Segment Start: Records to process

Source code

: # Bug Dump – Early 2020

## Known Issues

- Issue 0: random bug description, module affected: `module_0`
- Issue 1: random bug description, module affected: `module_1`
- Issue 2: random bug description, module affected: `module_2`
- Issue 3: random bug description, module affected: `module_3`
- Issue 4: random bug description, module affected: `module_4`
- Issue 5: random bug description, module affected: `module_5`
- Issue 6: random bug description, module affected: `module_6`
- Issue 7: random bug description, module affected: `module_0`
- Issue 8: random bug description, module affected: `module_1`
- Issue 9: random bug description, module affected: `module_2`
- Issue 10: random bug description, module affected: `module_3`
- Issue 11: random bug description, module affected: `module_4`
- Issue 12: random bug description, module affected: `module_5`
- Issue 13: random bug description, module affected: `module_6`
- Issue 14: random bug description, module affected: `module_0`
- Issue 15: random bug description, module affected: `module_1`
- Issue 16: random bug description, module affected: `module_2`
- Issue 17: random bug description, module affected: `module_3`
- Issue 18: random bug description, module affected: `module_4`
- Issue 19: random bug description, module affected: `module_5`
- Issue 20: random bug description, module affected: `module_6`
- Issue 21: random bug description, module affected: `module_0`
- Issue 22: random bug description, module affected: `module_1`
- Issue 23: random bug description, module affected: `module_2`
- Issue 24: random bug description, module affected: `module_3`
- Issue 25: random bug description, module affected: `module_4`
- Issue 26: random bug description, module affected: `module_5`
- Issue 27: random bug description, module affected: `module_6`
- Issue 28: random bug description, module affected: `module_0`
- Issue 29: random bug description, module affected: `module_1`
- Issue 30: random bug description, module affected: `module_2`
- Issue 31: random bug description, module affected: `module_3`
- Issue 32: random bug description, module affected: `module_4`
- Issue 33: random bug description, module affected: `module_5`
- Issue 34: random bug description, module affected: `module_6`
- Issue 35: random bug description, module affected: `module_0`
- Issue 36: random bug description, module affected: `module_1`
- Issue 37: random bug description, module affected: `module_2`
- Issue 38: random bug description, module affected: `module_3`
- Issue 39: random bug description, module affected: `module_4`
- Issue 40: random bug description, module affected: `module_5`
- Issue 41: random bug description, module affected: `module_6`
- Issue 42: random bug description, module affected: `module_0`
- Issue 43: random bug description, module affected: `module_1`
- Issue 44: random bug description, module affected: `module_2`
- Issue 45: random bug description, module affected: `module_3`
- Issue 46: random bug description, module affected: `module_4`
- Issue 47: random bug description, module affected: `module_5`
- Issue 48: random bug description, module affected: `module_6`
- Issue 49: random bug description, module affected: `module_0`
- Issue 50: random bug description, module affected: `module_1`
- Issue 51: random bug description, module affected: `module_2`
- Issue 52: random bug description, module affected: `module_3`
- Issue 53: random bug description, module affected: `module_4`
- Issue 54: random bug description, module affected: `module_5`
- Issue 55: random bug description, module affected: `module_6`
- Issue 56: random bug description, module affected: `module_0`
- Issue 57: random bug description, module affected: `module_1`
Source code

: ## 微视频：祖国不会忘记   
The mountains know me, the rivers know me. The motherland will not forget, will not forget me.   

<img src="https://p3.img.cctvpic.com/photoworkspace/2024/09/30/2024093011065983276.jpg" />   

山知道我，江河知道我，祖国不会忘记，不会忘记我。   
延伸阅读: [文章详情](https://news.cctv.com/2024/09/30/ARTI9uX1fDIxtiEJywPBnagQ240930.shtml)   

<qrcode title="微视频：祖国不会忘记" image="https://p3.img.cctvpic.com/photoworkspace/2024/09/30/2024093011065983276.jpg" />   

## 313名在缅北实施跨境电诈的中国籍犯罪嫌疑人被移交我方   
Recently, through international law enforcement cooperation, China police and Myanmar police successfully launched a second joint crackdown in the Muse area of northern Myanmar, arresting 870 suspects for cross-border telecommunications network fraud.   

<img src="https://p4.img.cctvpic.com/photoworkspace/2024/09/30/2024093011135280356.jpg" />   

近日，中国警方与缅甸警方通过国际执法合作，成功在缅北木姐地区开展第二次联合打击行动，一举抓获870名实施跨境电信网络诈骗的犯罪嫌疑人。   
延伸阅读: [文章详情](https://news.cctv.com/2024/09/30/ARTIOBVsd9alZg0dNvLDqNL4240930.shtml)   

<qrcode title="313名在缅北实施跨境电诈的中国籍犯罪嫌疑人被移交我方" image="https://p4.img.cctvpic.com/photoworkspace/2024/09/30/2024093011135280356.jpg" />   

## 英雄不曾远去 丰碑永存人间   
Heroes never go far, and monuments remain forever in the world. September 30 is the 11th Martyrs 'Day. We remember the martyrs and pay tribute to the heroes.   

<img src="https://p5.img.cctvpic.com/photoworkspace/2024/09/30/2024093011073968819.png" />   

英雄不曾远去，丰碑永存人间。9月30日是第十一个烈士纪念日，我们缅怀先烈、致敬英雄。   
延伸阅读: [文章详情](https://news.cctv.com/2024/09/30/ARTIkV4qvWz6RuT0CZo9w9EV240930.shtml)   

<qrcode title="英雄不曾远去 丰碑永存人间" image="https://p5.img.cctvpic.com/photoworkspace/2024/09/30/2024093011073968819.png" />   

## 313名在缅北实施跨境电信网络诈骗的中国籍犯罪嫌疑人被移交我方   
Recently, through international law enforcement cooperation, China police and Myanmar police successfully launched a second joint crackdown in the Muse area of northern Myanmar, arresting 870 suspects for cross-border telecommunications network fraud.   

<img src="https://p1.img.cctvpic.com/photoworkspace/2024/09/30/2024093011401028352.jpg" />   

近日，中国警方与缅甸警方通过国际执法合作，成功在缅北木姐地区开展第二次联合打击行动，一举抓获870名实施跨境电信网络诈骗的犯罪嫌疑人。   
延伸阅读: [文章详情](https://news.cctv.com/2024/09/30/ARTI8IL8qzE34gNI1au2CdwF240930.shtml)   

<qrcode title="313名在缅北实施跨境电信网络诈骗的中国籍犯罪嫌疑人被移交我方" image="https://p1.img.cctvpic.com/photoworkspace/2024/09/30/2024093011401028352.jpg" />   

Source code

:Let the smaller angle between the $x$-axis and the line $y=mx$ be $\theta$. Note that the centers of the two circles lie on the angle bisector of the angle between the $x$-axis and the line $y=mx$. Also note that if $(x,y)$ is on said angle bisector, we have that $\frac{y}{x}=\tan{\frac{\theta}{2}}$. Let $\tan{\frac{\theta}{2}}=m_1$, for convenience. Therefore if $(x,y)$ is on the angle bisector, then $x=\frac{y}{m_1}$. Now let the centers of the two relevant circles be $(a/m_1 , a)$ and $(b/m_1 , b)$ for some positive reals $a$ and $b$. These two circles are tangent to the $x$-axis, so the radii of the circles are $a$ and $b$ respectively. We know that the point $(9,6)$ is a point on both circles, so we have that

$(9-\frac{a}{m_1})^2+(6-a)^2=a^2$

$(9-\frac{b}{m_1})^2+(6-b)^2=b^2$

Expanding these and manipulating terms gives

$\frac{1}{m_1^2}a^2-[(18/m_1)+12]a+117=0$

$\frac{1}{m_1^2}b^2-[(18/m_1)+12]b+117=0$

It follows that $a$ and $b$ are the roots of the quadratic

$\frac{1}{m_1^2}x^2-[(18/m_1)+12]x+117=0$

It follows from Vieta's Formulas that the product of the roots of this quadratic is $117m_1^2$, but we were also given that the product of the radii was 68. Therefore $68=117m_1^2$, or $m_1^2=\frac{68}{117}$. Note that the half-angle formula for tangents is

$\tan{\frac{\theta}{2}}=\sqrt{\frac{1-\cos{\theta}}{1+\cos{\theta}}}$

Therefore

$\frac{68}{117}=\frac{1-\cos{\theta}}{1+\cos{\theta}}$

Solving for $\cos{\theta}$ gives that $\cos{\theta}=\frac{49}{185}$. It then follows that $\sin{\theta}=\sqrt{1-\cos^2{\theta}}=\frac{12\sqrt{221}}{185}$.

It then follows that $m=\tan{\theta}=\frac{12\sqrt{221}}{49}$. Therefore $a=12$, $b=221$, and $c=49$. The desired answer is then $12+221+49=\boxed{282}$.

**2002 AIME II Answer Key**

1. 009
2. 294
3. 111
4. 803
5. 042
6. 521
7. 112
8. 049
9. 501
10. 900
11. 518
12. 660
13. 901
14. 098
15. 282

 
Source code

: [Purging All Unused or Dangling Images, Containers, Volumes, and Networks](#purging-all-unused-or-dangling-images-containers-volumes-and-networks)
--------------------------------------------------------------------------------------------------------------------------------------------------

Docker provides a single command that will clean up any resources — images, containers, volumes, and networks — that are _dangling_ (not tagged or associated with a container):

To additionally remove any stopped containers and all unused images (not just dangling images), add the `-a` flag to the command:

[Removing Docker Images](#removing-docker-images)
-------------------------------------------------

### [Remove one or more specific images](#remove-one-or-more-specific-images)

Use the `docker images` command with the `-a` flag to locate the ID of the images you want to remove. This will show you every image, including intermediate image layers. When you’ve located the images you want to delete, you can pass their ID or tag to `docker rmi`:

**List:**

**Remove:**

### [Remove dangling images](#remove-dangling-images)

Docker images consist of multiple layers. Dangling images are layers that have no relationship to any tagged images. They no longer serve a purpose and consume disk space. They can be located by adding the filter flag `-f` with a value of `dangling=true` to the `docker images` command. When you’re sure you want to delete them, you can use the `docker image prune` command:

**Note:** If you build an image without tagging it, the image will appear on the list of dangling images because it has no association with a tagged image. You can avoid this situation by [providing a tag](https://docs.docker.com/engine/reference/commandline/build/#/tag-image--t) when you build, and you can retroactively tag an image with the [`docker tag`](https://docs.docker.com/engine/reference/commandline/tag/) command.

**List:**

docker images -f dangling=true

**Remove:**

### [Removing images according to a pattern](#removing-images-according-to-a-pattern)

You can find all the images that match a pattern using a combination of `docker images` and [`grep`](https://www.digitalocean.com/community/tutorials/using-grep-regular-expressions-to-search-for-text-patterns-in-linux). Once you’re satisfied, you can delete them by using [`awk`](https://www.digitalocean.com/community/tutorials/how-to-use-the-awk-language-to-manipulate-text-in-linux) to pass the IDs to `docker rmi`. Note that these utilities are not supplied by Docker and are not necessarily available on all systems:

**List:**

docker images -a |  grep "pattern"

Segment End: Records to process

Description of the task: Gather each line in the data that holds the string "英雄不曾远去".

Task output:
## 英雄不曾远去 丰碑永存人间   
英雄不曾远去，丰碑永存人间。9月30日是第十一个烈士纪念日，我们缅怀先烈、致敬英雄。   
<qrcode title="英雄不曾远去 丰碑永存人间" image="https://p5.img.cctvpic.com/photoworkspace/2024/09/30/2024093011073968819.png" />   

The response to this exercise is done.